- Exercise brief:
Type out all the records word for word. Any pictures are to be left out.

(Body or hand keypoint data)
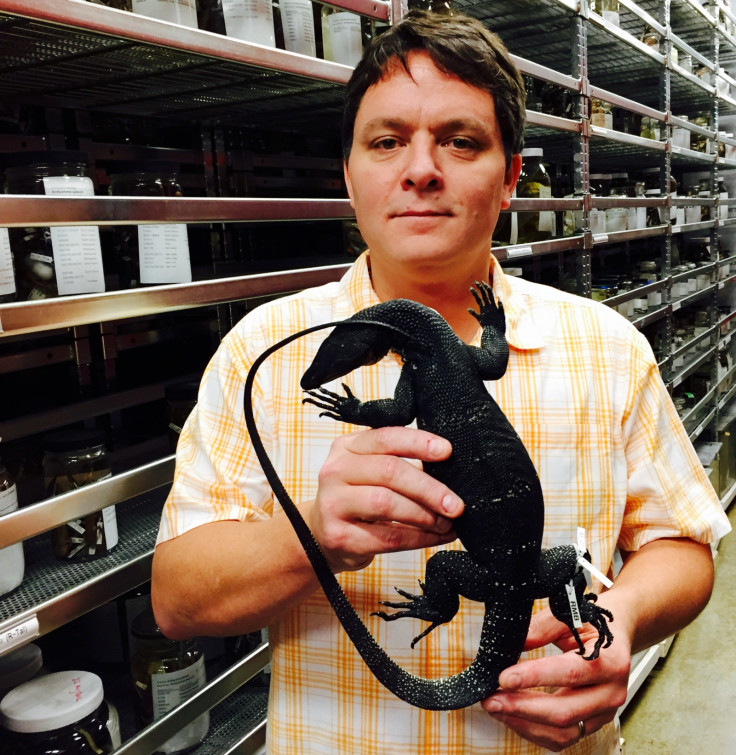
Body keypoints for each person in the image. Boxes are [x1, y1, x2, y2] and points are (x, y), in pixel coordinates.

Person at [151, 10, 731, 754]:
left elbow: (685, 547)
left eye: (460, 141)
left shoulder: (608, 348)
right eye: (387, 141)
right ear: (350, 172)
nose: (420, 168)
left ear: (512, 175)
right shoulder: (258, 351)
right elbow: (175, 599)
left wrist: (612, 623)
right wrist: (313, 536)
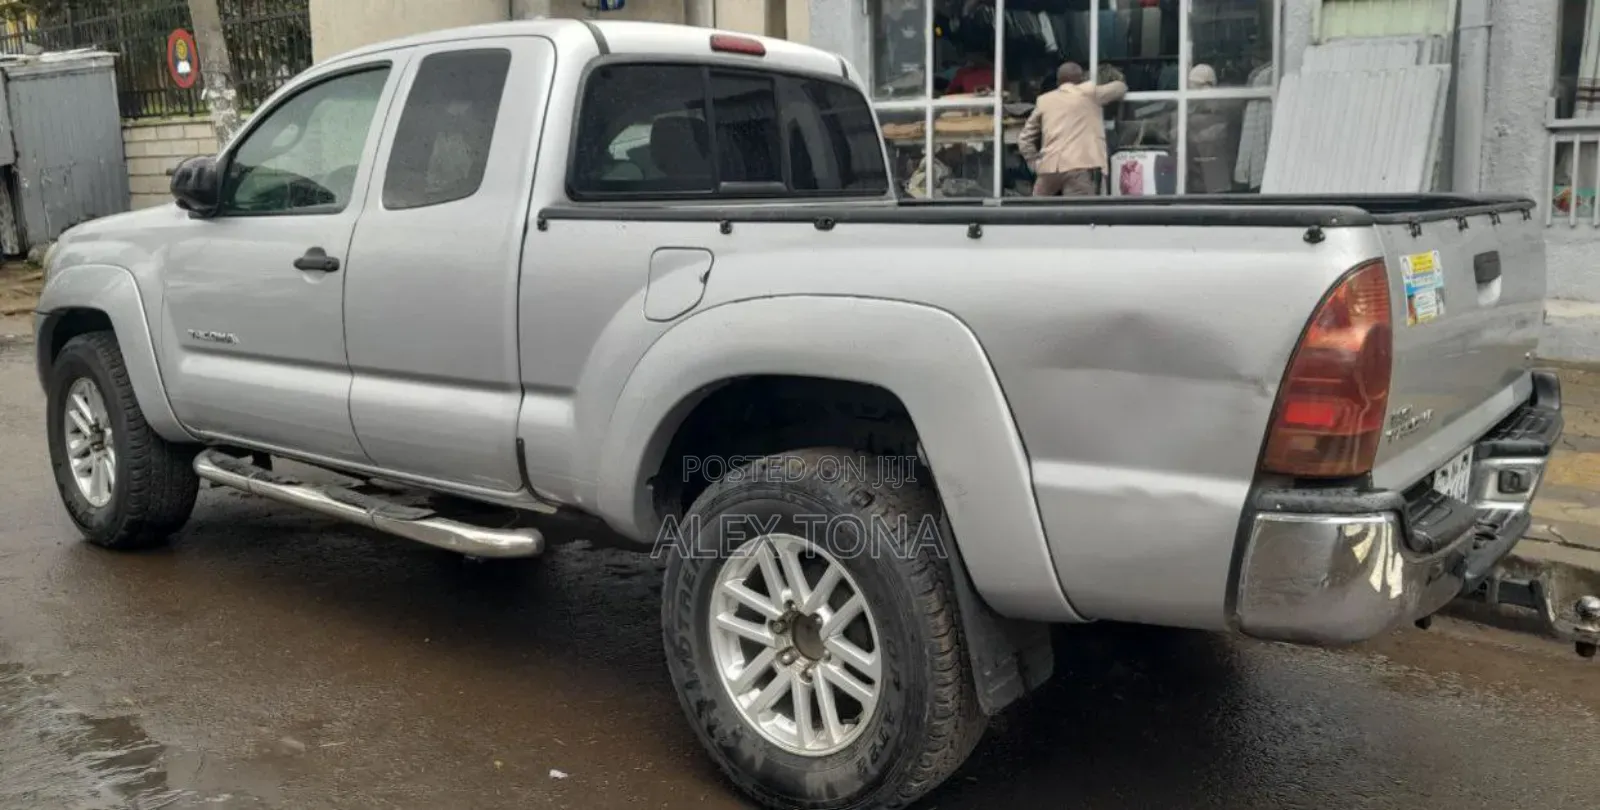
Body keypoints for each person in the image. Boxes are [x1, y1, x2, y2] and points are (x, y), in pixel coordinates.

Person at [1018, 62, 1127, 196]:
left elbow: (1024, 138)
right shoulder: (1090, 93)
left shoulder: (1044, 100)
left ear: (1058, 82)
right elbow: (1120, 88)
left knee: (1038, 208)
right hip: (1079, 167)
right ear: (1081, 80)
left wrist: (1034, 164)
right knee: (1077, 208)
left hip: (1049, 168)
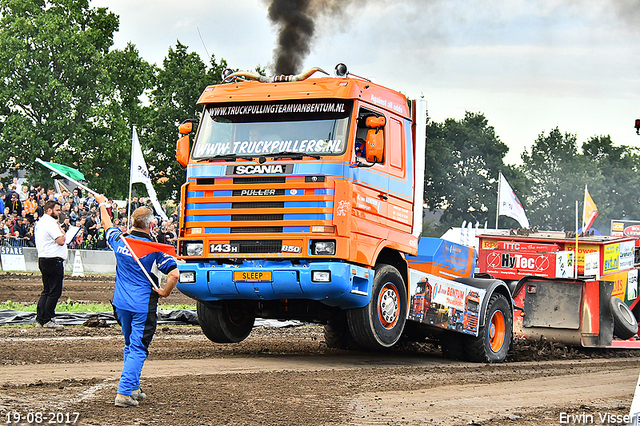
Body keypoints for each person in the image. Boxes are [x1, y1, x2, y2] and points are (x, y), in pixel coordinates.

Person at [95, 193, 178, 408]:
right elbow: (174, 274)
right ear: (151, 227)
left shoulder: (119, 239)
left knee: (130, 344)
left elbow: (107, 224)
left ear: (132, 222)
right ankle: (123, 393)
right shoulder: (155, 249)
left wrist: (102, 204)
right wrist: (165, 292)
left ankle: (133, 386)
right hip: (142, 305)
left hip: (120, 303)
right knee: (139, 348)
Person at [34, 200, 67, 329]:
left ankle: (40, 318)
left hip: (43, 258)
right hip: (53, 259)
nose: (59, 213)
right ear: (49, 210)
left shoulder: (41, 222)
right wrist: (60, 229)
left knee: (46, 290)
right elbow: (60, 240)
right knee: (54, 291)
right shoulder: (50, 222)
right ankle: (48, 319)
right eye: (57, 210)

- Response area:
Body keypoints for each person in the image. Boxes are [x1, y1, x2, y2] and points are (x, y), in pixel coordinates.

Person at [151, 10, 731, 754]:
left elbow: (685, 547)
left eye: (460, 141)
left shoulder: (608, 348)
right eye: (387, 141)
right ear: (350, 172)
nose: (420, 168)
left ear: (512, 175)
right shoulder: (258, 351)
right elbow: (175, 599)
left wrist: (612, 623)
right wrist: (313, 536)
Body keypoints for each person in the image. Boxes are [x1, y1, x2, y2] and points are (x, y), in pixel coordinates.

Person at [1018, 62, 1127, 196]:
left elbow: (1024, 138)
right shoulder: (1090, 93)
left shoulder: (1044, 100)
left ear: (1058, 82)
right elbow: (1120, 88)
left knee: (1038, 208)
right hip: (1079, 167)
right ear: (1081, 80)
left wrist: (1034, 164)
right knee: (1077, 208)
left hip: (1049, 168)
Body keypoints for each person in the image. Boxes are [x1, y1, x2, y2] and points are (x, y), in pixel coordinates.

Person at [95, 193, 178, 408]:
right elbow: (174, 274)
right ear: (151, 227)
left shoulder: (119, 239)
left knee: (130, 344)
left elbow: (107, 224)
left ear: (132, 222)
right ankle: (123, 393)
right shoulder: (155, 249)
left wrist: (102, 204)
right wrist: (165, 292)
left ankle: (133, 386)
right hip: (142, 305)
left hip: (120, 303)
right knee: (139, 348)
Person at [34, 200, 67, 329]:
left ankle: (40, 318)
left hip: (43, 258)
right hip: (53, 259)
nose: (59, 213)
right ear: (49, 210)
left shoulder: (41, 222)
right wrist: (60, 229)
left knee: (46, 290)
right elbow: (60, 240)
right knee: (54, 291)
right shoulder: (50, 222)
right ankle: (48, 319)
right eye: (57, 210)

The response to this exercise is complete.